The Hubble servicing mission having been a great success, NASA is now talking about postponing the next visit from 1997 to 1999, which means a two-year delay in installing the improved instruments under development for that visit. Feasibility of this depends on how soon Hubble needs a reboost, which in turn depends on solar activity.
Geos 8, en route to Clarke orbit, is having attitude-control problems which seem likely to delay its arrival at its operating position: NASA has postponed the remaining apogee-motor firings until the problems are better understood.
Endeavour lands at Edwards after a one-day mission extension in hopes of better weather at the Cape. Radar observations were continued. Data processing will take quite a while, but preliminary results are good. Particularly interesting are *color* (well, false color) images, made possible by the SRL radar system doing simultaneous imaging at three different wavelengths.

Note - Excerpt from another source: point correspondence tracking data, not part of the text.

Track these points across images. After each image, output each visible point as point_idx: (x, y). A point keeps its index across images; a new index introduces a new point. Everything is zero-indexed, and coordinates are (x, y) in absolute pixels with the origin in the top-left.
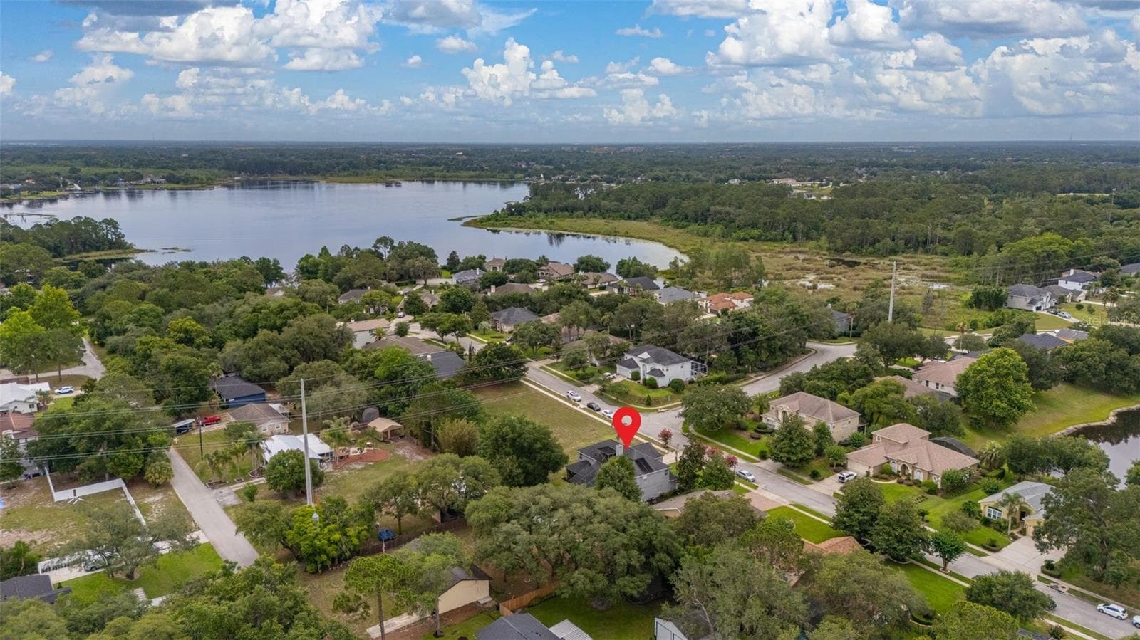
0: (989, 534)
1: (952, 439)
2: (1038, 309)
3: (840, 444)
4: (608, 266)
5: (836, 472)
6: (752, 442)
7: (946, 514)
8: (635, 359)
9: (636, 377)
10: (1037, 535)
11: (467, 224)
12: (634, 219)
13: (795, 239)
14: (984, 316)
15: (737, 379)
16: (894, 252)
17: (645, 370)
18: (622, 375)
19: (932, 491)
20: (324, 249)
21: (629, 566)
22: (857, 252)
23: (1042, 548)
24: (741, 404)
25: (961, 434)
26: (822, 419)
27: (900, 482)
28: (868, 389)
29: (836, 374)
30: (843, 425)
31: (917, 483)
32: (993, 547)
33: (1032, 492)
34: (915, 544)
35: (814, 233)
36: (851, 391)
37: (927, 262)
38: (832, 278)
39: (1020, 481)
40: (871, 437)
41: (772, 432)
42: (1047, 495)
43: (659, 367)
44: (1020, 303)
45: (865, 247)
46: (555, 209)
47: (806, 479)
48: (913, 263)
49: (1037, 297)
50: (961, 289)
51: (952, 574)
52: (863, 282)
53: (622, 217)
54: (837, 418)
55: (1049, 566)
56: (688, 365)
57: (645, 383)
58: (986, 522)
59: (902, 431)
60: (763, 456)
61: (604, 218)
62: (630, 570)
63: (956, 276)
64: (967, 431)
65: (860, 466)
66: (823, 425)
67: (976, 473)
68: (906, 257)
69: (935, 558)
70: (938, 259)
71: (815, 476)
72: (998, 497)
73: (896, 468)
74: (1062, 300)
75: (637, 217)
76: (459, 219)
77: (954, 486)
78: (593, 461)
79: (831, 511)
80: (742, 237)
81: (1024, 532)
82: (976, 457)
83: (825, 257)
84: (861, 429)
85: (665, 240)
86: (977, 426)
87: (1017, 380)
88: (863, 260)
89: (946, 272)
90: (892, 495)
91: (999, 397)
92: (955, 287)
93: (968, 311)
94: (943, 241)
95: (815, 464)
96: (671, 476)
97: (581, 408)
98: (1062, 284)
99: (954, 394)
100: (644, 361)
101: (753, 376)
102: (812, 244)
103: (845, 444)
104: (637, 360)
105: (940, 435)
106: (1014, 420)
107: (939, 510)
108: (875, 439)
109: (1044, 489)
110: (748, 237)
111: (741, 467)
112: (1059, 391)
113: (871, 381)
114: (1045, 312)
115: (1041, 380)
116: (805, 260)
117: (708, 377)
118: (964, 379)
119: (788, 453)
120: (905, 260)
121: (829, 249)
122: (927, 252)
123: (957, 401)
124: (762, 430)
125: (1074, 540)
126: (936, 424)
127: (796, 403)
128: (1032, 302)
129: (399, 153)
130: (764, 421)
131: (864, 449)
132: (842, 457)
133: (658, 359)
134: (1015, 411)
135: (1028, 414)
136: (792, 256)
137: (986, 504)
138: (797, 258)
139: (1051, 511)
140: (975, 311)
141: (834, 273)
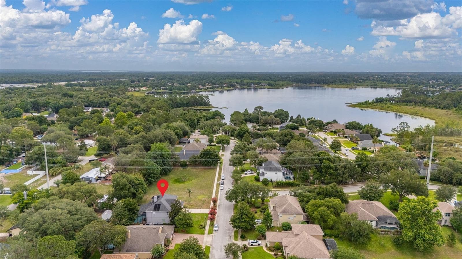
20: (246, 110)
75: (444, 107)
129: (377, 76)
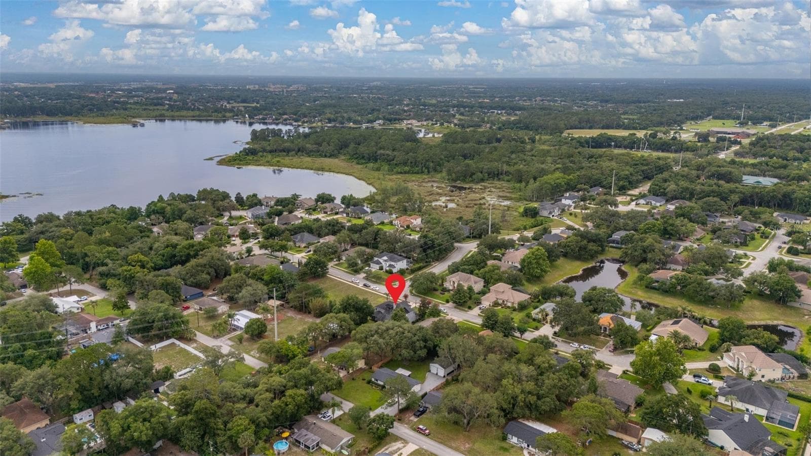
0: (535, 324)
1: (521, 288)
2: (553, 216)
3: (477, 293)
4: (335, 198)
5: (478, 305)
6: (441, 296)
7: (520, 318)
8: (380, 260)
9: (381, 268)
10: (551, 323)
11: (221, 163)
12: (329, 157)
13: (429, 172)
14: (529, 221)
15: (427, 266)
16: (482, 180)
17: (386, 266)
18: (374, 268)
19: (515, 310)
21: (420, 347)
22: (464, 181)
23: (553, 327)
24: (433, 278)
25: (523, 285)
26: (470, 284)
27: (502, 308)
28: (486, 269)
29: (472, 262)
30: (478, 286)
31: (509, 307)
32: (537, 329)
33: (549, 307)
34: (511, 330)
35: (438, 168)
36: (479, 270)
37: (500, 186)
38: (454, 200)
39: (546, 302)
40: (489, 290)
41: (449, 291)
42: (554, 308)
43: (393, 263)
44: (545, 213)
45: (468, 177)
46: (276, 151)
47: (466, 309)
48: (493, 187)
49: (552, 211)
50: (518, 204)
51: (524, 339)
52: (470, 202)
53: (321, 156)
54: (476, 283)
55: (555, 333)
56: (405, 261)
57: (387, 271)
58: (534, 320)
59: (501, 286)
60: (448, 302)
61: (309, 156)
62: (421, 348)
63: (515, 196)
64: (525, 283)
65: (486, 302)
66: (471, 286)
67: (530, 301)
68: (489, 183)
69: (517, 334)
70: (505, 184)
71: (470, 308)
72: (537, 310)
73: (500, 302)
74: (563, 210)
75: (331, 156)
76: (211, 159)
77: (522, 307)
78: (383, 311)
79: (480, 321)
80: (399, 171)
81: (547, 322)
82: (530, 295)
83: (447, 184)
84: (484, 286)
85: (355, 174)
86: (529, 281)
87: (544, 260)
88: (467, 186)
89: (510, 192)
90: (501, 313)
91: (537, 268)
92: (515, 203)
93: (522, 218)
94: (508, 173)
95: (469, 303)
96: (416, 314)
97: (361, 286)
98: (564, 201)
99: (519, 267)
100: (385, 261)
101: (433, 263)
102: (439, 176)
103: (479, 293)
104: (381, 260)
105: (515, 286)
106: (543, 276)
107: (517, 317)
108: (491, 290)
109: (552, 305)
110: (403, 171)
111: (441, 308)
112: (561, 261)
113: (486, 264)
114: (556, 218)
115: (553, 258)
116: (437, 187)
117: (414, 267)
118: (523, 261)
119: (459, 299)
120: (489, 185)
121: (448, 180)
122: (499, 180)
123: (521, 270)
124: (445, 290)
125: (562, 323)
126: (513, 281)
127: (458, 277)
128: (550, 213)
130: (445, 286)
131: (487, 295)
132: (480, 300)
133: (391, 259)
134: (543, 273)
135: (549, 273)
136: (430, 184)
137: (534, 313)
138: (432, 186)
139: (555, 313)
140: (525, 219)
141: (454, 196)
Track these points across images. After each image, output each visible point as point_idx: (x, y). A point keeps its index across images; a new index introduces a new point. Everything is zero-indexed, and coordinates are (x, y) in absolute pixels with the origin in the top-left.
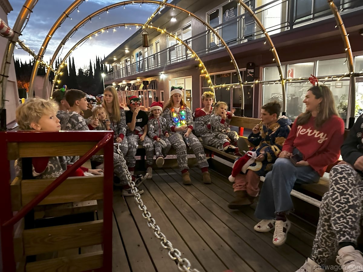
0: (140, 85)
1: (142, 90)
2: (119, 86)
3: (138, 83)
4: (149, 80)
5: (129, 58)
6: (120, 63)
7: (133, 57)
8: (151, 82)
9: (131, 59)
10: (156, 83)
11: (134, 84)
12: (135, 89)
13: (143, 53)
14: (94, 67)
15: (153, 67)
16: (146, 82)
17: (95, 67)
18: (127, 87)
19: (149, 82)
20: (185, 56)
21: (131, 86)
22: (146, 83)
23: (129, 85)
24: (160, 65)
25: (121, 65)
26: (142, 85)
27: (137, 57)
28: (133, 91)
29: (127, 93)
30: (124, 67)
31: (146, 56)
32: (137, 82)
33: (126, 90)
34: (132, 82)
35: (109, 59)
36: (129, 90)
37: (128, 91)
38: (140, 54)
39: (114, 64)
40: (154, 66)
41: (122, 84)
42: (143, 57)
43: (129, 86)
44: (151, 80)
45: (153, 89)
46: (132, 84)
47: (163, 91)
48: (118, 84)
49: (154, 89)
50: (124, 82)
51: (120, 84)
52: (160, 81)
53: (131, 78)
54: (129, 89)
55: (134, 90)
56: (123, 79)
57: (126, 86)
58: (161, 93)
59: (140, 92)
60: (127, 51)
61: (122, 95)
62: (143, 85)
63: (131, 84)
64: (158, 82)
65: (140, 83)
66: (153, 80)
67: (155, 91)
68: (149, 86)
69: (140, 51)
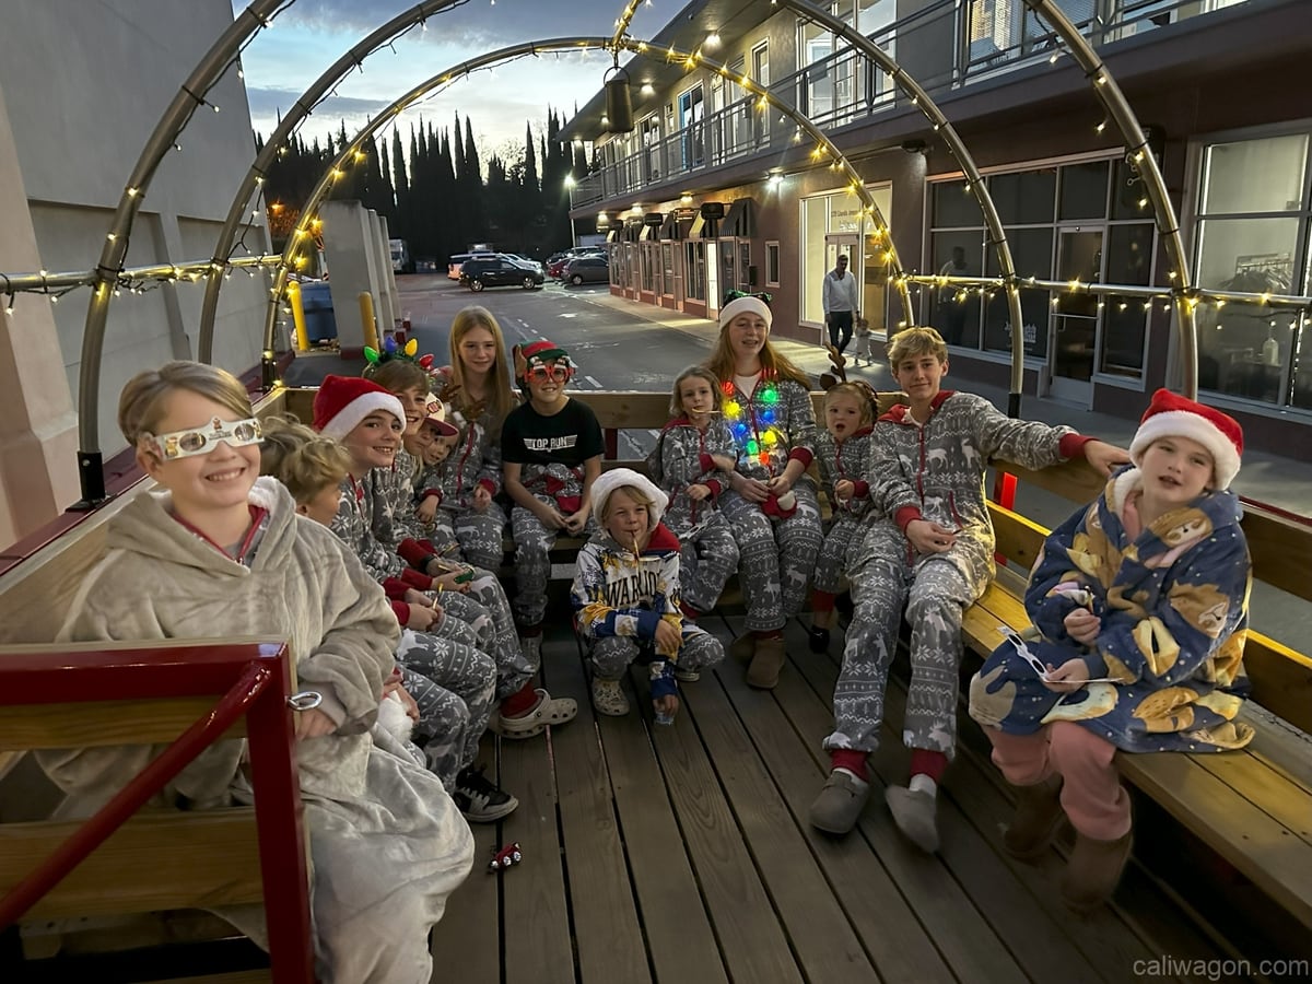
0: (693, 220)
1: (701, 240)
2: (619, 225)
3: (685, 212)
4: (725, 198)
5: (656, 115)
6: (623, 136)
7: (671, 110)
8: (734, 205)
9: (662, 118)
10: (751, 209)
11: (671, 215)
12: (674, 236)
13: (707, 94)
14: (540, 150)
15: (741, 148)
16: (713, 208)
17: (544, 148)
18: (646, 229)
19: (727, 208)
20: (864, 105)
21: (661, 223)
22: (712, 213)
23: (653, 220)
24: (767, 139)
25: (628, 145)
26: (700, 222)
27: (685, 110)
28: (669, 241)
29: (646, 249)
30: (637, 150)
31: (719, 106)
32: (681, 210)
33: (644, 239)
34: (665, 209)
35: (586, 123)
36: (655, 238)
37: (649, 242)
38: (697, 96)
39: (603, 142)
40: (745, 146)
41: (629, 218)
42: (707, 109)
43: (654, 226)
44: (731, 199)
45: (737, 234)
46: (665, 217)
47: (776, 243)
48: (616, 215)
49: (745, 233)
50: (637, 211)
51: (624, 216)
52: (765, 203)
53: (661, 195)
54: (652, 236)
55: (670, 238)
56: (634, 198)
57: (642, 226)
58: (767, 251)
59: (691, 244)
60: (648, 90)
61: (629, 257)
62: (704, 221)
63: (660, 215)
64: (759, 207)
65: (692, 210)
66: (739, 197)
67: (748, 241)
68: (723, 226)
69: (697, 84)
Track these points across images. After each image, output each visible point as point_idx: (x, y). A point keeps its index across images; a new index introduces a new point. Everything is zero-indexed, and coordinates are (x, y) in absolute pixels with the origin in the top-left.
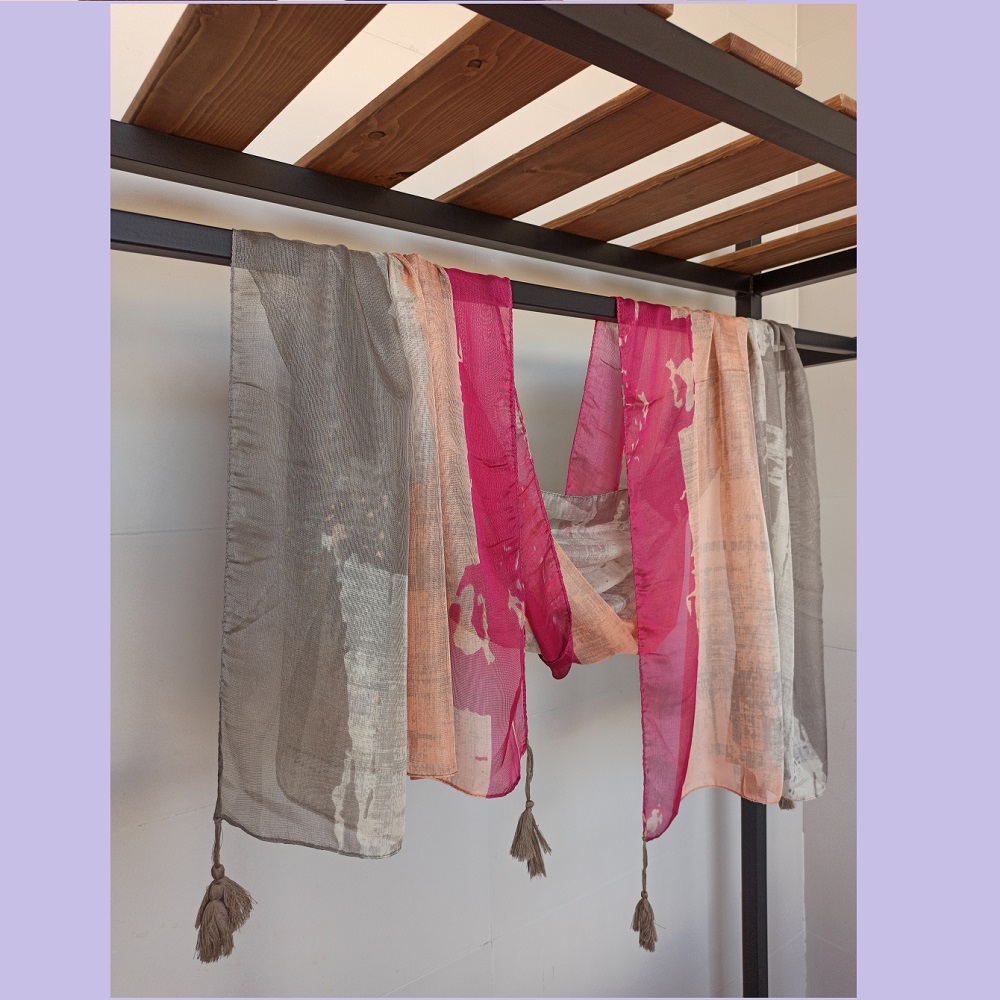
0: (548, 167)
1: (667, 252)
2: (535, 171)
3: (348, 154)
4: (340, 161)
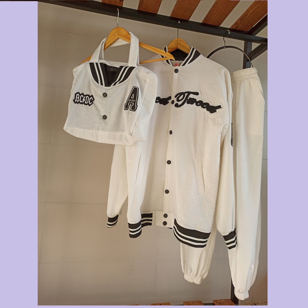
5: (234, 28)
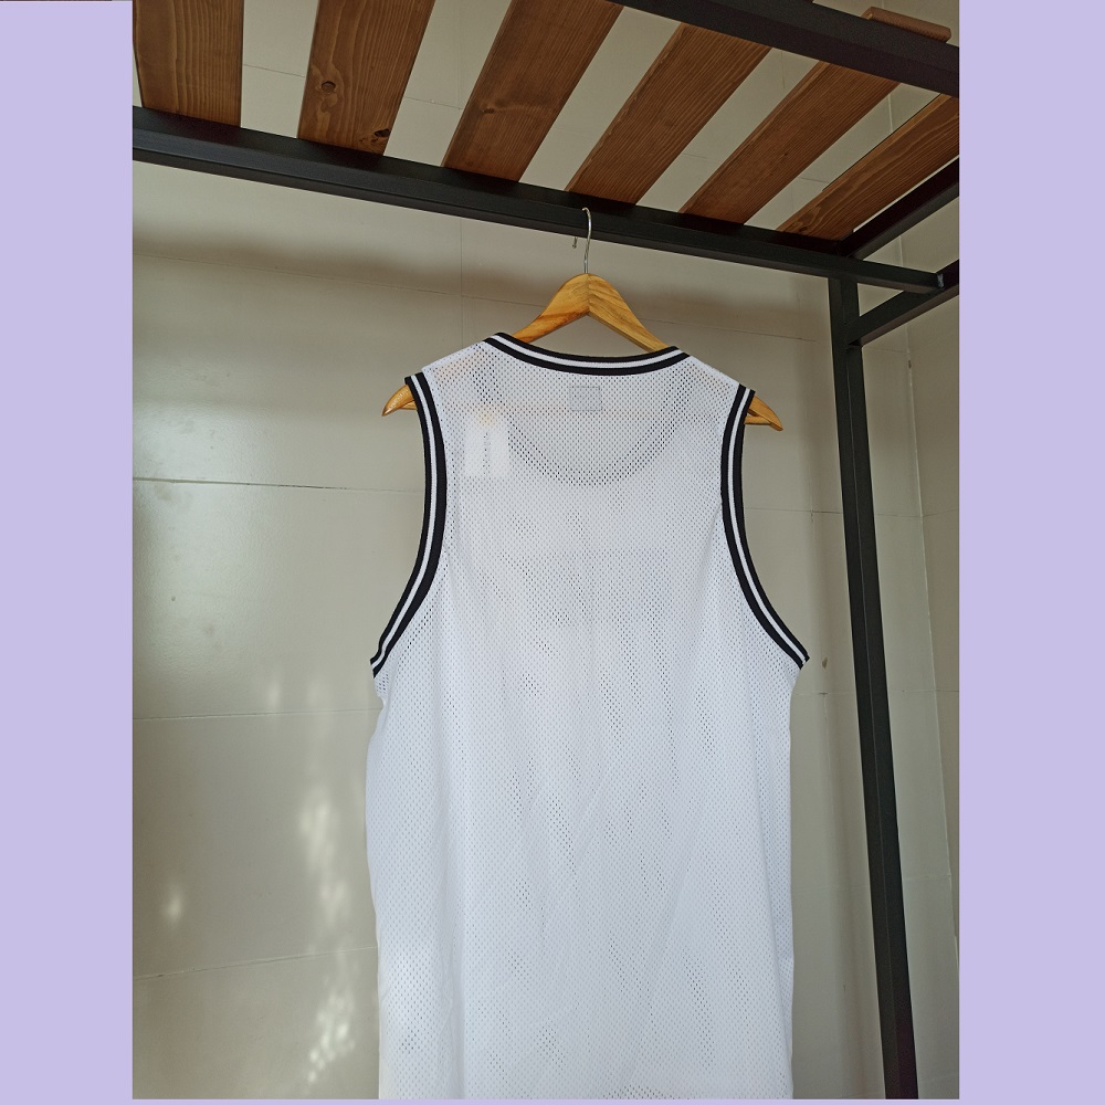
0: (500, 103)
1: (713, 213)
2: (492, 111)
3: (320, 115)
4: (319, 124)
5: (791, 231)
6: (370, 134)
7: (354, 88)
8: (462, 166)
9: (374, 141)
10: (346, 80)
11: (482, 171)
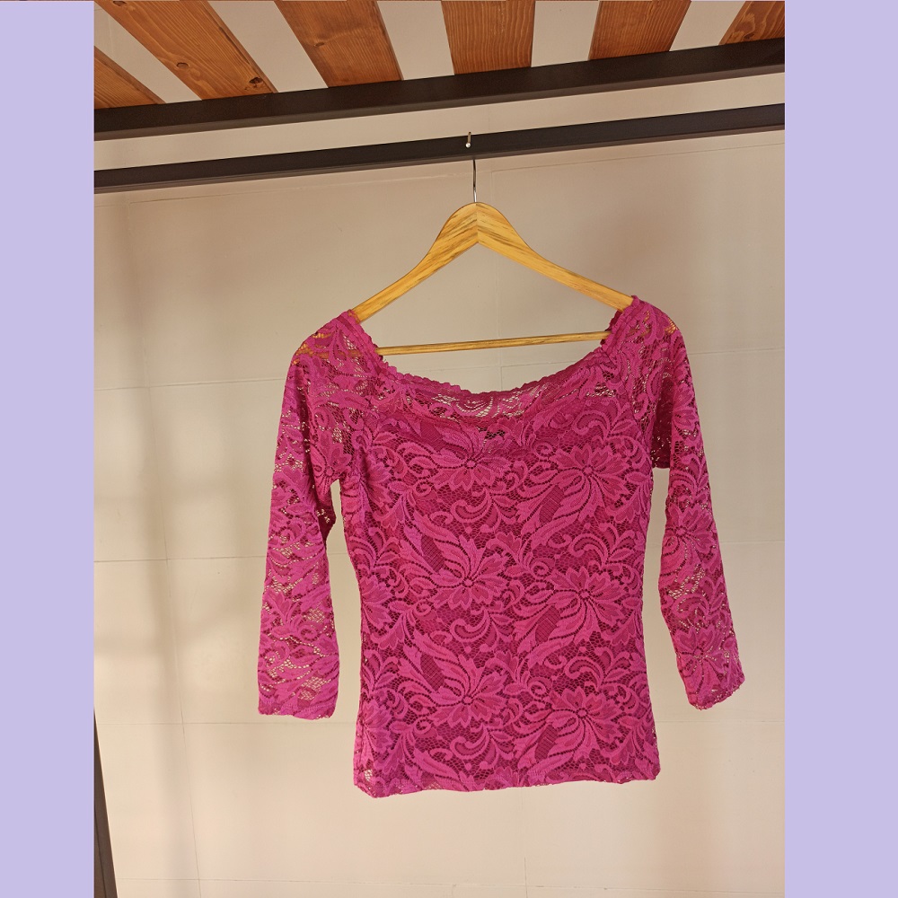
0: (322, 37)
1: (621, 52)
3: (200, 83)
4: (205, 88)
5: (736, 41)
6: (248, 84)
7: (201, 61)
8: (340, 83)
9: (255, 87)
10: (190, 58)
11: (361, 81)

Planned April 21 Titan IV launch slips at least two days after a procedural error in preparations cuts power to the Titan's guidance system. Nature of the payload is still undisclosed, although the use of a Centaur and a high-inclination orbit (the Cape having warned Canada about an up-the- Eastern-Seaboard launch trajectory) suggests that it is the eavesdropping satellite that reportedly has been sitting in a Cape hangar for three years awaiting launch.
NASA releases new launch schedule, calling for eight shuttle missions next year and nine per year in 1996 and 1997, plus assorted expendables. The next expendable launch is the very last Scout, set to launch DoD's MSTI-2 from Vandenberg May 16.
New French defence plan includes authorization for the Helios 2 spysat.